All adults coming into the Memorial Hermann system for whom a supportive medicine consult is requested, regardless of health status, are screened to assess what’s important to them when receiving care and whether they have an advance directive, Gomez said.
“We have a tool we are in the process of improving … to track every time there’s a conversation,” she added.
Nursing leaders embraced the notion that the hospital’s role is to support the patient holistically — physically, mentally, spiritually and emotionally, she said.

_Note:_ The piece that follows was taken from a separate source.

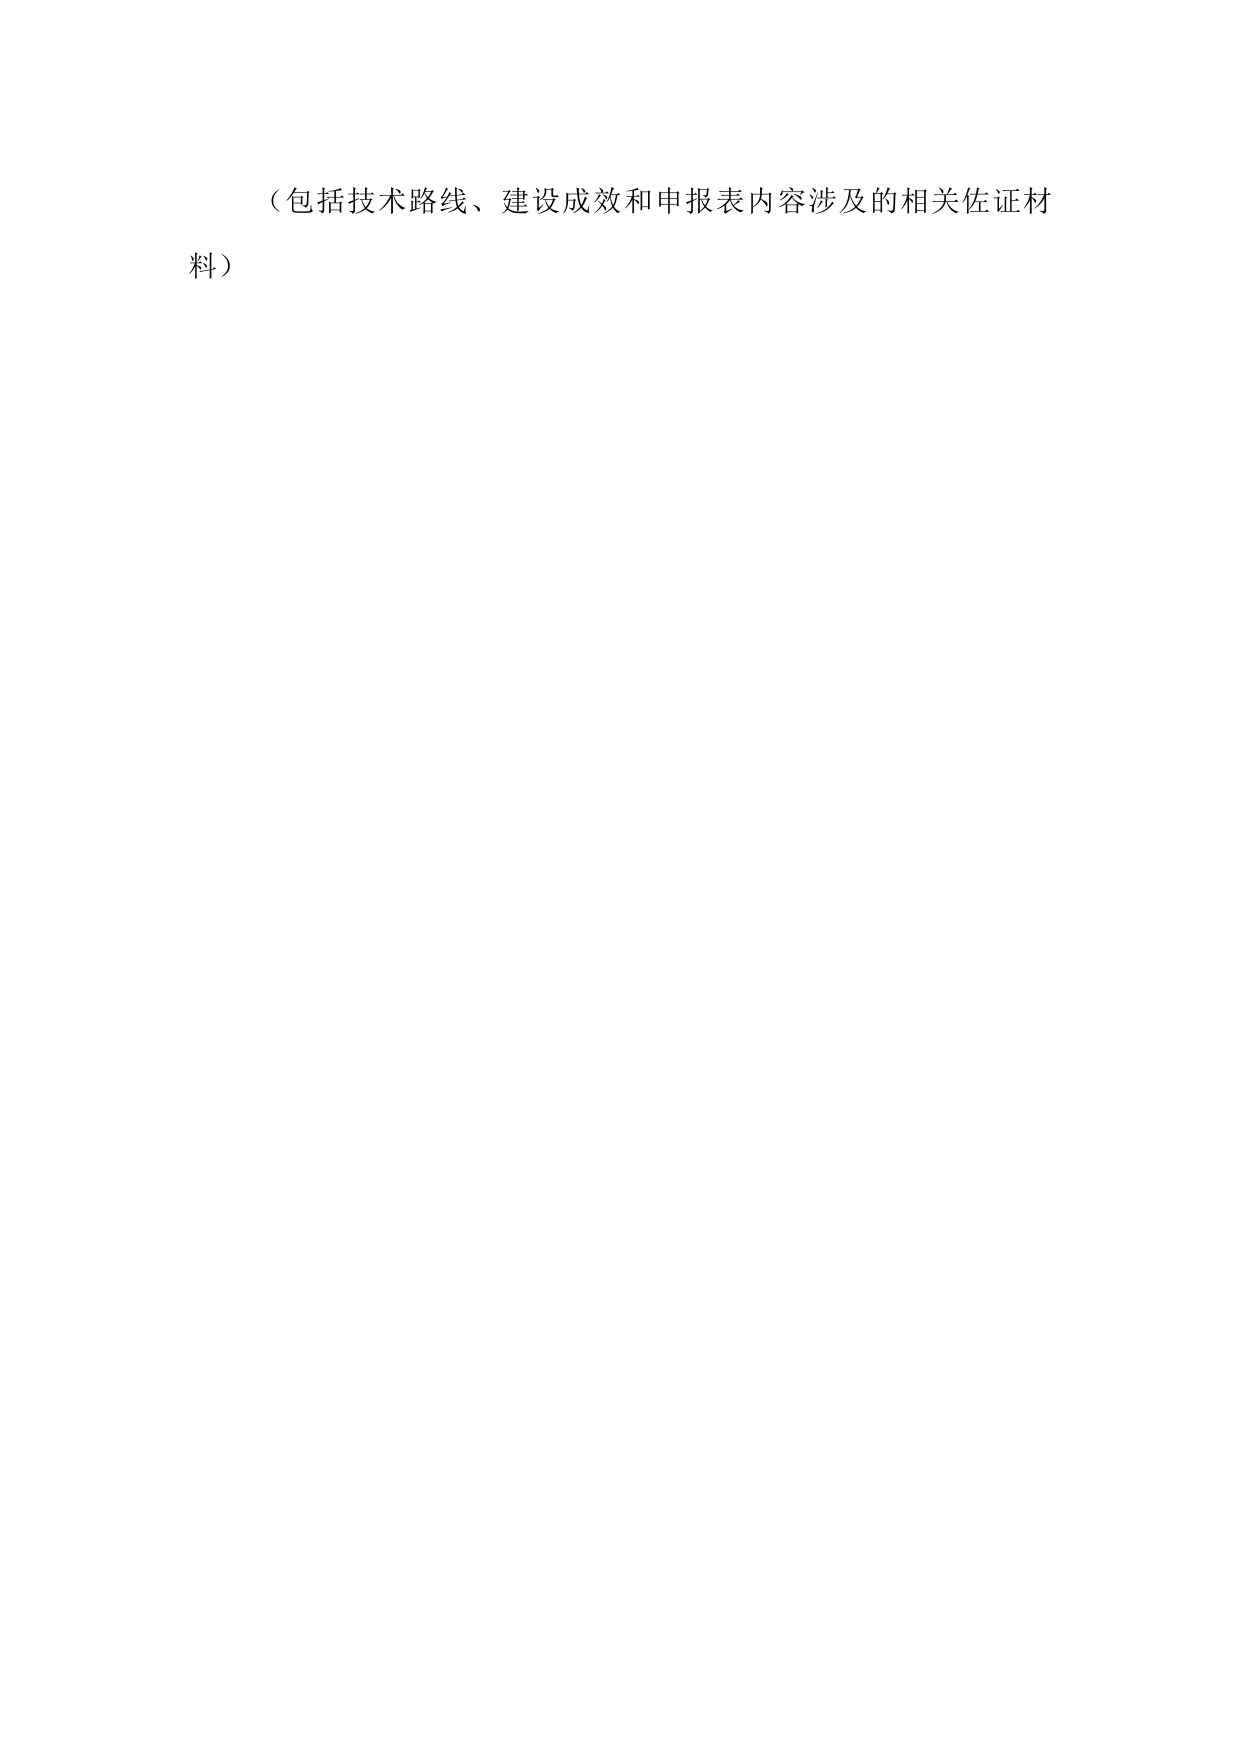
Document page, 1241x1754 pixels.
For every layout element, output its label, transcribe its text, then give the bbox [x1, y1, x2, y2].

text （包括技术路线、建设成效和申报表内容涉及的相关佐证材料） [188, 166, 1052, 296]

The hospital culture changed “once we empowered the nurses to be champions.”
Nurses know the patients and their families best and can act as their voice, said Jennifer Cox, RN, supportive medicine clinical manager at Memorial Hermann. “When you spend 12 hours a day, three days in a row with the family, it’s a trust, and then you can educate the families.”
At the MD Anderson Cancer Center in Houston, all staff providing direct care are trained to have the conversation with patients, said Christine Durlam, senior social work counselor at the hospital.
The goal is for all patients to have had a chance to make their wishes known by their third visit, she said. They’re also informed they can change an advance directive any time.
“When a patient’s prognosis changes, we continue the conversation,” Durlam said.
As she and others stressed, getting the conversation going and sustaining it changes the culture.